For the last few years, the US population (officially, not including illegal immigrants) has increased at ~0.6% annually. 2.85 million *1.06 = 3.021 million. All things being equal, we should have seen 3 million deaths in the US last year. However, because of lockdowns, all things were NOT equal. I haven't seen the data, but I'd bet "accidental injury" (falls, traffic accidents, etc.) which is usually the third leading cause of death is way down, because people stayed at home. So, extending that, it's clear that there is some 'extra' mortality to covid, because the death rate did not drop.

In addition, as the second quoted source notes, the age-adjusted death rate declined a bit from 2018 to 2019, and there's no reason to think that decline wouldn't continue to some extent.

If you combine the growth and the decline factors, you get 100 (base) x 1.06 (pop. growth) x .99 (1% decline in death rates) = 104.9 - i.e. deaths should have gone up by 5%, or ~150,000. But actual deaths only increased by about ~50,000.

As to the classification of deaths: it has been shown, over and over, that hospitals received cash incentives for deaths coded as Covid.
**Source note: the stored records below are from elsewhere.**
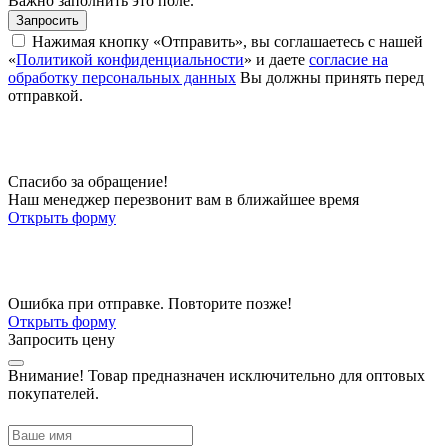
Важно заполнить это поле.
Запросить
Нажимая кнопку «Отправить», вы соглашаетесь с нашей
«
Политикой конфиденциальности
» и даете
согласие на
обработку персональных данных
Вы должны принять перед
отправкой.
Спасибо за обращение!
Наш менеджер перезвонит вам в ближайшее время
Открыть форму
Ошибка при отправке. Повторите позже!
Открыть форму
Запросить цену
Внимание!
Товар предназначен исключительно для оптовых
покупателей.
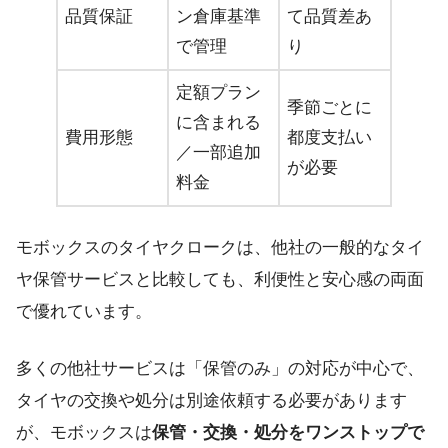
品質保証
ン倉庫基準
て品質差あ
で管理
り
定額プラン
季節ごとに
に含まれる
費用形態
都度支払い
／一部追加
が必要
料金
モボックスのタイヤクロークは、他社の一般的なタイ
ヤ保管サービスと比較しても、利便性と安心感の両面
で優れています。
多くの他社サービスは「保管のみ」の対応が中心で、
タイヤの交換や処分は別途依頼する必要があります
が、モボックスは
保管・交換・処分をワンストップで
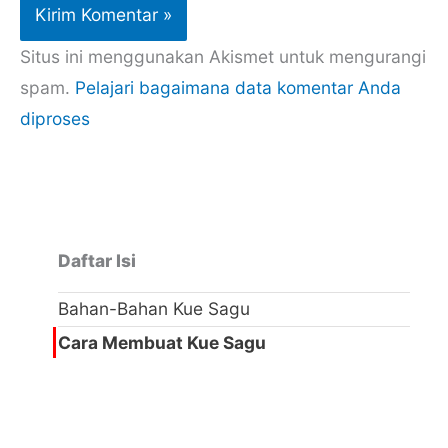
Situs ini menggunakan Akismet untuk mengurangi
spam.
Pelajari bagaimana data komentar Anda
diproses
Daftar Isi
Bahan-Bahan Kue Sagu
Cara Membuat Kue Sagu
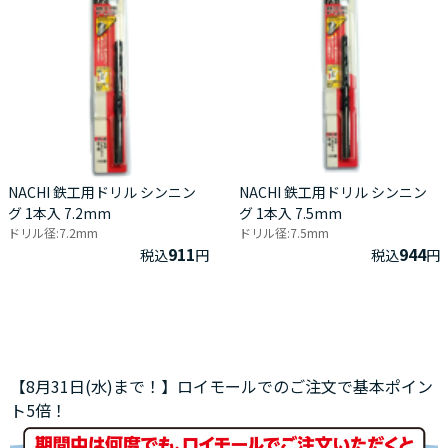
NACHI 鉄工用ドリル シンニン
NACHI 鉄工用ドリル シンニン
グ 1本入 7.2mm
グ 1本入 7.5mm
ドリル径:7.2mm
ドリル径:7.5mm
911
944
税込
円
税込
円
【8月31日(水)まで！】ロイモールでのご注文で基本ポイン
ト5倍！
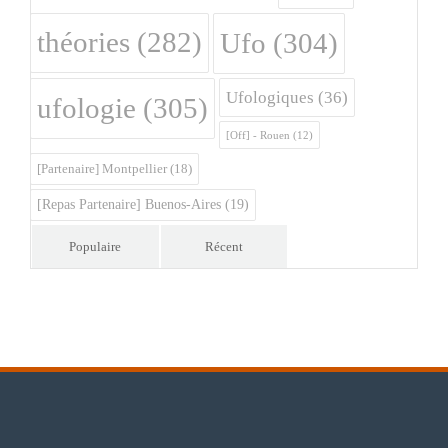
théories
(282)
Ufo
(304)
Ufologiques
(36)
ufologie
(305)
[Off] - Rouen
(12)
[Partenaire] Montpellier
(18)
[Repas Partenaire] Buenos-Aires
(19)
Populaire
Récent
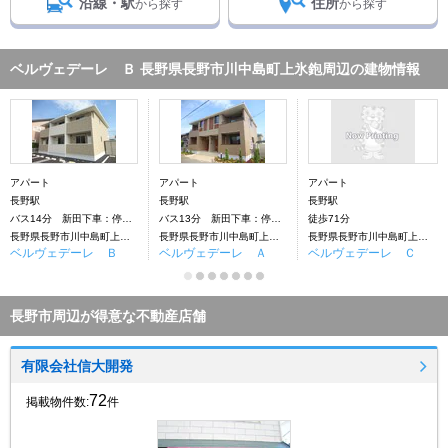
沿線・駅
住所
から探す
から探す
ベルヴェデーレ Ｂ 長野県長野市川中島町上氷鉋周辺の建物情報
アパート
アパート
アパート
長野駅
長野駅
長野駅
バス14分 新田下車：停歩3分
バス13分 新田下車：停歩3分
徒歩71分
長野県長野市川中島町上氷鉋
長野県長野市川中島町上氷鉋
長野県長野市川中島町上氷鉋
ベルヴェデーレ Ｂ
ベルヴェデーレ Ａ
ベルヴェデーレ Ｃ
長野市周辺が得意な不動産店舗
有限会社信大開発
72
掲載物件数:
件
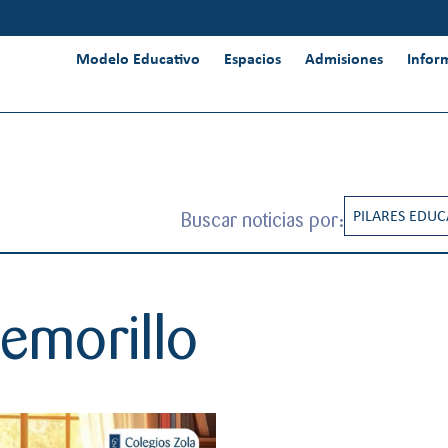
Modelo Educativo
Espacios
Admisiones
Infor
Buscar noticias por:
PILARES EDUC
CREATIVIDAD
INNOVACIÓN 
demorillo
INTERNACION
PENSAMIENT
RESPONSABIL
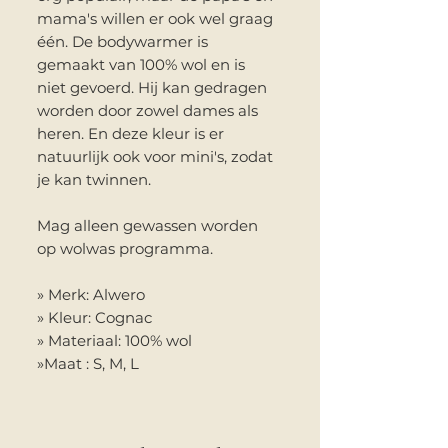
mama's willen er ook wel graag
één. De bodywarmer is
gemaakt van 100% wol en is
niet gevoerd. Hij kan gedragen
worden door zowel dames als
heren. En deze kleur is er
natuurlijk ook voor mini's, zodat
je kan twinnen.
Mag alleen gewassen worden
op wolwas programma.
» Merk: Alwero
» Kleur: Cognac
» Materiaal: 100% wol
»Maat : S, M, L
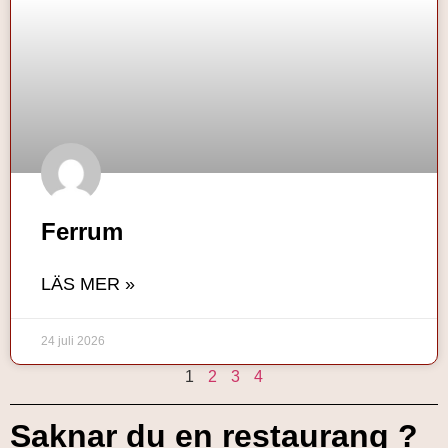
Ferrum
LÄS MER »
24 juli 2026
1
2
3
4
Saknar du en restaurang ?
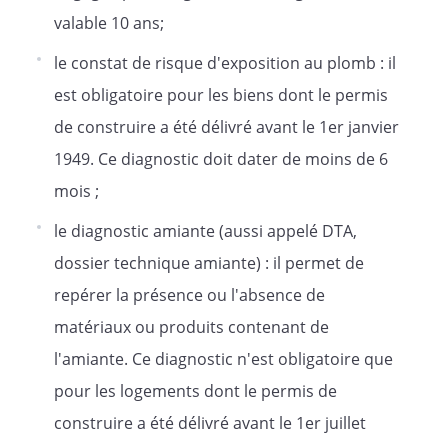
valable 10 ans;
le constat de risque d'exposition au plomb : il
est obligatoire pour les biens dont le permis
de construire a été délivré avant le 1er janvier
1949. Ce diagnostic doit dater de moins de 6
mois ;
le diagnostic amiante (aussi appelé DTA,
dossier technique amiante) : il permet de
repérer la présence ou l'absence de
matériaux ou produits contenant de
l'amiante. Ce diagnostic n'est obligatoire que
pour les logements dont le permis de
construire a été délivré avant le 1er juillet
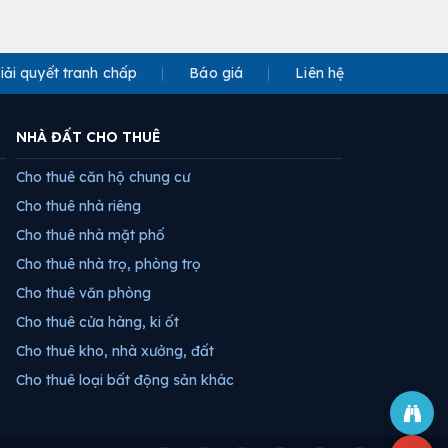
iải quyết tranh chấp
Báo giá
Liên hệ
NHÀ ĐẤT CHO THUÊ
Cho thuê căn hộ chung cư
Cho thuê nhà riêng
Cho thuê nhà mặt phố
Cho thuê nhà trọ, phòng trọ
Cho thuê văn phòng
Cho thuê cửa hàng, ki ốt
Cho thuê kho, nhà xưởng, đất
Cho thuê loại bất động sản khác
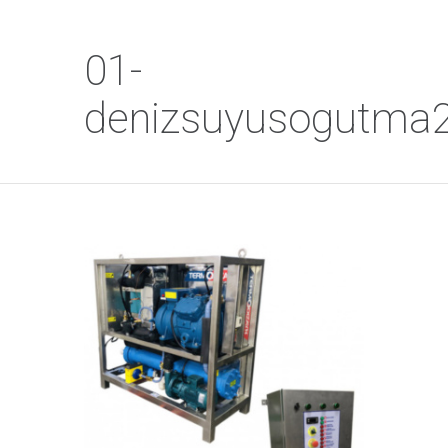
01-
denizsuyusogutma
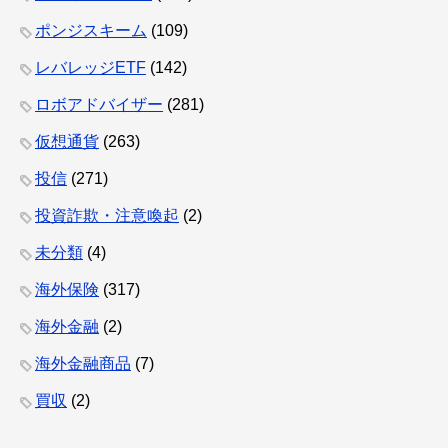
ポンジスキーム
(109)
レバレッジETF
(142)
ロボアドバイザー
(281)
仮想通貨
(263)
投信
(271)
投資詐欺・注意喚起
(2)
未分類
(4)
海外保険
(317)
海外金融
(2)
海外金融商品
(7)
買収
(2)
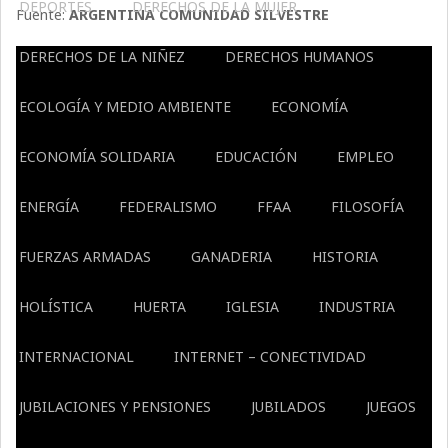
DEPORTES
DERECHOS DE LA MUJER
Fuente:
ARGENTINA COMUNIDAD SILVESTRE
DERECHOS DE LA NIÑEZ
DERECHOS HUMANOS
ECOLOGÍA Y MEDIO AMBIENTE
ECONOMÍA
ECONOMÍA SOLIDARIA
EDUCACIÓN
EMPLEO
ENERGÍA
FEDERALISMO
FFAA
FILOSOFÍA
FUERZAS ARMADAS
GANADERIA
HISTORIA
HOLÍSTICA
HUERTA
IGLESIA
INDUSTRIA
INTERNACIONAL
INTERNET – CONECTIVIDAD
JUBILACIONES Y PENSIONES
JUBILADOS
JUEGOS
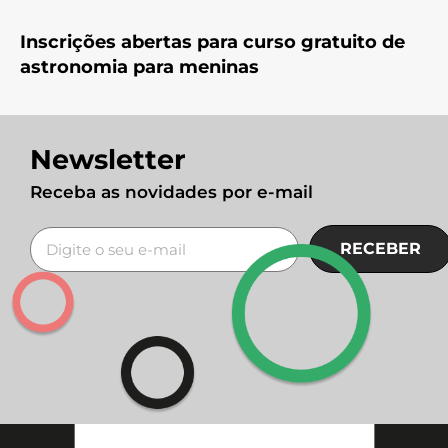
Inscrições abertas para curso gratuito de
astronomia para meninas
Newsletter
Receba as novidades por e-mail
RECEBER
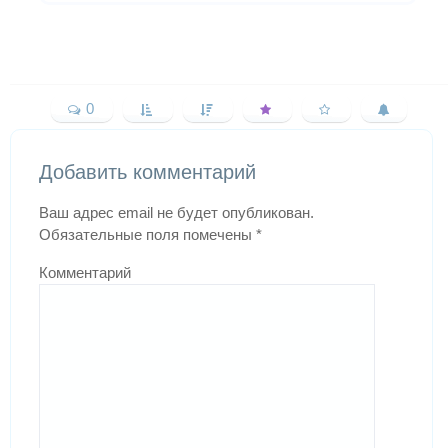
0
Добавить комментарий
Ваш адрес email не будет опубликован.
Обязательные поля помечены
*
Комментарий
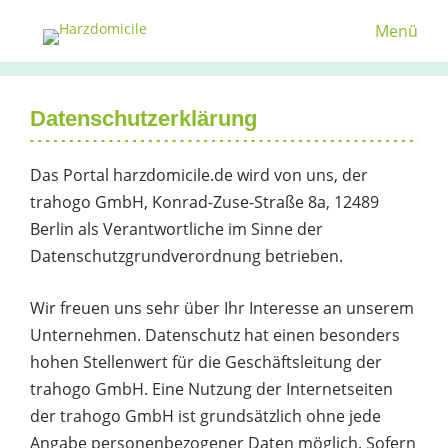
Menü
Datenschutzerklärung
Das Portal harzdomicile.de wird von uns, der
trahogo GmbH, Konrad-Zuse-Straße 8a, 12489
Berlin als Verantwortliche im Sinne der
Datenschutzgrundverordnung betrieben.
Wir freuen uns sehr über Ihr Interesse an unserem
Unternehmen. Datenschutz hat einen besonders
hohen Stellenwert für die Geschäftsleitung der
trahogo GmbH. Eine Nutzung der Internetseiten
der trahogo GmbH ist grundsätzlich ohne jede
Angabe personenbezogener Daten möglich. Sofern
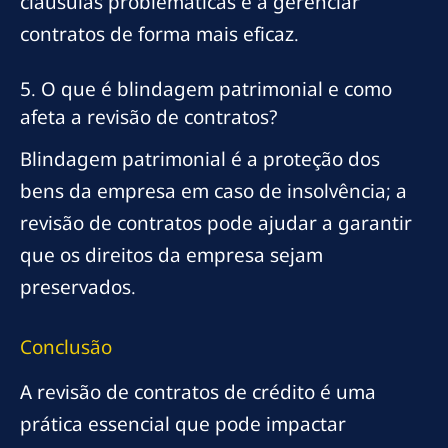
cláusulas problemáticas e a gerenciar
contratos de forma mais eficaz.
5. O que é blindagem patrimonial e como
afeta a revisão de contratos?
Blindagem patrimonial é a proteção dos
bens da empresa em caso de insolvência; a
revisão de contratos pode ajudar a garantir
que os direitos da empresa sejam
preservados.
Conclusão
A revisão de contratos de crédito é uma
prática essencial que pode impactar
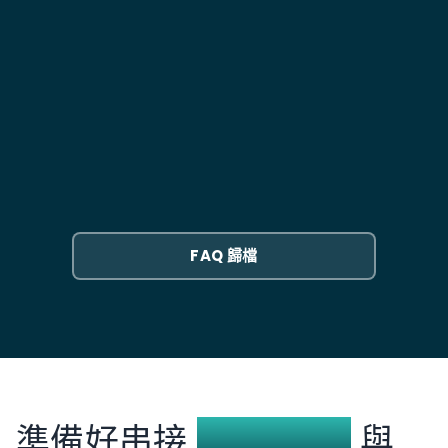
範圍就會大幅增加。NetSuite 的 Electronic Bank
中廠商的付款設定檔產生正確的格式。
是的，但使用頻率會降低。IDEAL 仍然是您用於批准高額
Payments 可以很好地處理基本的 DBS 檔案格式，但透
付款、管理帳戶存取控制和處理臨時銀行任務的入口網
此方案能否處理多個子公司，且各自擁有獨立的
過 DBS RAPID API 進行的即時整合需要使用
站。整合消除了重複的工作：每日對帳單下載、付款檔
DBS 帳戶？
REST/SOAP 呼叫進行自訂 SuiteScript 2.0 開發，會面
案上傳和餘額查詢。
臨 NetSuite 的 API 治理限制（每個請求 1000 筆記錄、
這是我們見過最常見的架構。新加坡母公司搭配香港子
15-55 並行、治理單位）以及 DBS 區域結構特有的複雜
公司，各自擁有獨立的 DBS 帳戶及貨幣。該整合方案會
DBS Bank NetSuite 整合需要多長時間？
子公司對銀行帳戶的對應挑戰。常見的做法是使用
將每個帳戶對應至正確的 NetSuite 子公司，並處理它
Electronic Bank Payments 進行批次檔案處理，同時
們之間的跨公司轉帳。
大多數實施需要 4 到 6 週。第一週是範圍規劃：將您的
利用 DBSync 或自訂指令稿等第三方 iPaaS 解決方案來
DBS 帳戶結構、付款類型（GIRO、FAST、TT）和多幣
進行即時對帳和付款，以規避這些限制。
種設定對應到 NetSuite 的銀行饋送和付款模組。建置
FAQ 歸檔
和測試填滿剩餘的週數，包括平行執行，其中自動銀行
饋送會針對您現有的手動匯入進行驗證。
準備好串接
DBS Bank
與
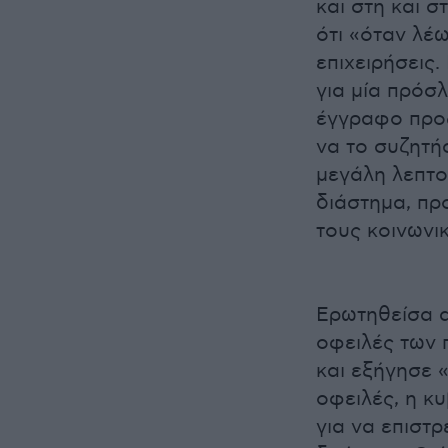
και στη και 
ότι «όταν λέ
επιχειρήσεις.
για μία πρόσλ
έγγραφο προς
να το συζητή
μεγάλη λεπτο
διάστημα, πρ
τους κοινωνι
Ερωτηθείσα α
οφειλές των 
και εξήγησε 
οφειλές, η κ
για να επιστρ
In a mainly for-profit medical system, I going to posit that many non-Covid deaths were coded as Covid deaths for financial, not health, reasons. (Not to say those people may not have had Covid in their systems, but, as with the motorcycle rider in Florida, it wasn't the cause of death. And I know that's an unusual case, but how would we ever know about what happens in the hospital?)

tl:dr Overall deaths in the US in 2020 were not out of line with death totals from other years. Coding of deaths as 'due to Covid' is sometimes a human issue, and not always a disease issue.